Capital Allocation Score

Measures how effectively management deploys capital — the difference between a company that compounds value and one that destroys it.

Score: 0–100 Rating: excellent (≥75) | good (50–74) | fair (25–49) | poor (<25)

Signals

Signal Weight Logic
Value Creation (ROIC vs WACC) 35% (ROIC − WACC) spread and its trend; positive, growing spread = compounding value
FCF Quality 25% OCF / Net Income and FCF margin trend; cash-backed earnings indicate durable business model
Reinvestment Yield 25% Incremental revenue growth per dollar of new invested capital; high ROIIC signals productive reinvestment
Payout Discipline 15% Dividend and buyback activity relative to FCF and ROIC; rewards capital returned only when above-WACC opportunities are scarce

Usage

from fin_ratios.utils.capital_allocation import (
    capital_allocation_score_from_series,
    capital_allocation_score,
)
from fin_ratios.fetchers.edgar import fetch_edgar

annual_data = fetch_edgar('MSFT', num_years=7)
score = capital_allocation_score_from_series(annual_data, wacc=0.09)

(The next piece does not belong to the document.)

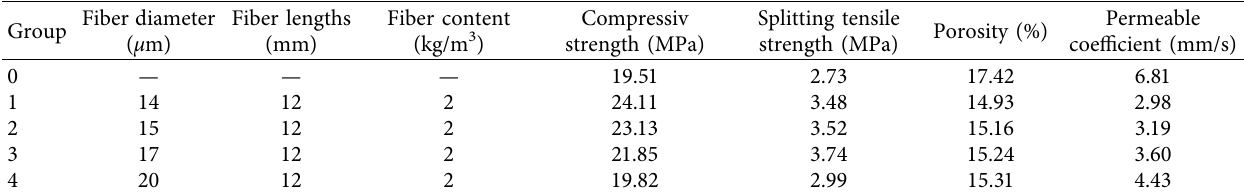
Figure 10: Experimental advice of fxed head method. (Note: 1-water supply system, 2-overfow pipe, 3-fow trough, 4-pervious concrete test block, 5-measuring cylinder, and 6-water level diference). Table 4: Test results of pervious concrete with diferent basalt fber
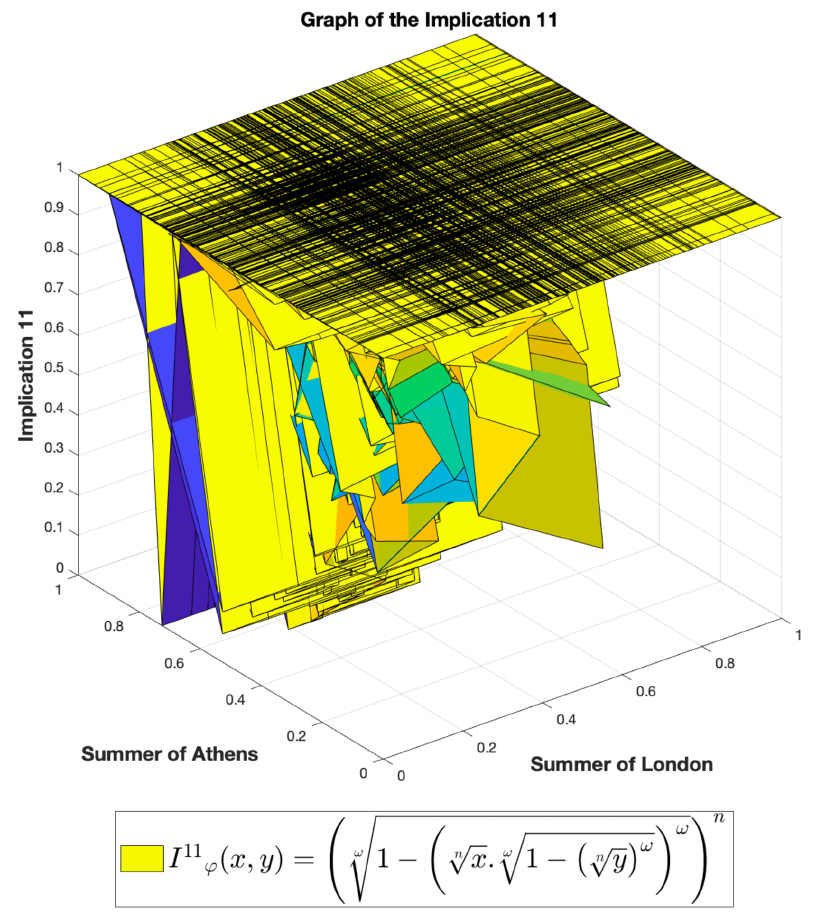
Figure 14. Graph of the Implication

print(score.score)    # 78
print(score.rating)   # 'excellent'
print(score.table())  # signal breakdown table

# One-liner
score = capital_allocation_score('MSFT', years=7, source='yahoo', wacc=0.09)
import { capitalAllocationScoreFromSeries } from 'fin-ratios'
import { fetchEdgarFlat } from 'fin-ratios/fetchers/edgar'

const annualData = await fetchEdgarFlat('MSFT')
const score = capitalAllocationScoreFromSeries(annualData, 0.09)

console.log(score.score)   // 78
console.log(score.rating)  // 'excellent'

Output Structure

@dataclass
class CapitalAllocationScore:
    score: int
    rating: str   # excellent / good / fair / poor
    components: CapitalAllocationComponents
    evidence: list[str]
    interpretation: str
    wacc_used: float
    years_analyzed: int

@dataclass
class CapitalAllocationComponents:
    value_creation: float    # 0–1
    fcf_quality: float       # 0–1
    reinvestment_yield: float  # 0–1
    payout_discipline: float  # 0–1

Minimum Data Requirements

  • At least 3 years of data
  • net_income, operating_cash_flow, capex, total_equity, total_debt, cash needed for all signals

References

  • Mauboussin, M. (2012). The Importance of Capital Allocation. Credit Suisse.
  • Koller, T., Goedhart, M., Wessels, D. (2020). Valuation (7th ed.). McKinsey & Company.